Miss #1 occurred in March of 2009 when the PLCO study first reported no mortality benefit from annual PSA testing, a test that a majority of men over 50 undergo routinely. Miss #2 occurred over the weekend, when the Journal of the American Medical Association published a landmark paper that ended with the following paragraph:

We conclude that annual screening for ovarian cancer as performed in the PLCO trial with simultaneous CA-125 and transvaginal ultrasound does not reduce disease-specific mortality in women at average risk for ovarian cancer but does increase invasive medical procedures and associated harms.

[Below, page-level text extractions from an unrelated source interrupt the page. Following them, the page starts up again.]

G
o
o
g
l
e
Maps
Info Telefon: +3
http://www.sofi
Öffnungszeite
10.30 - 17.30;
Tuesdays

The lung and colorectal screening components of PLCO have not yet reported mortality data, and there is reason to believe that at least the latter will likely yield some positive results. Although it has largely been supplanted by colonoscopy and CT colonography (aka “virtual colonoscopy”) in the U.S., flexible sigmoidoscopy was already shown to reduce deaths from colorectal cancer in a randomized trial published in the Lancet last year. And PLCO’s screening chest x-rays are probably a loser, but a preliminary report from NCI’s National Lung Screening Trial suggest that screening CT scans can reduce lung cancer mortality in heavy smokers. (Even after this report is confirmed in a peer-reviewed scientific journal, there will still be plenty of reasons not to rush into lung cancer screening, as I outlined in a previous blog post.)

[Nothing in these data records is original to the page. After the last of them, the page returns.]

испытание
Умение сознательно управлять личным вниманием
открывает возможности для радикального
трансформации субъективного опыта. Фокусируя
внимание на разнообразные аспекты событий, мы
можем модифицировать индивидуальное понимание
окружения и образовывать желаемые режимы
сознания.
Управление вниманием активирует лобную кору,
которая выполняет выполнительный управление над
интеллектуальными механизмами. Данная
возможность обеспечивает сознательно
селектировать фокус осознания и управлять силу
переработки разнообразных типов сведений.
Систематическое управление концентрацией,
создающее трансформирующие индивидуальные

Still, these are hardly the magic bullets or the resounding victories that many expected from the “War on Cancer.” The same can be said for chemoprevention, or the strategy of prescribing medications for healthy adults to prevent cancers from developing at all. The vast majority of “high risk” women have avoided breast cancer chemoprevention with tamoxifen and raloxifene due to their unpleasant side effects (which include hot flashes and life-threatening blood clots), despite a 2002 recommendation from the U.S. Preventive Services Task Force for clinicians to discuss these drugs with their patients. (This recommendation has not been updated since, largely due to politics, not science.) A new study published in the New England Journal of Medicine has reported that the drug exemestane reduces the risk of invasive breast cancer without the other drugs’ side effects. But here’s the rub: we can’t be sure how many of those breast cancers are the ones that inevitably lead to symptoms and death, rather than the 1 in 3 that are thought to be overdiagnosed.

The bottom line from recent research is that there are no easy victories in cancer screening and prevention – just slow, incremental progress. Companies that have a profitable product to push would like you to believe otherwise, but when it comes to cancer prevention, there is no substitute for a healthy lifestyle: Don’t Smoke. Drink in Moderation. Exercise. And Eat a Well-Balanced Plate.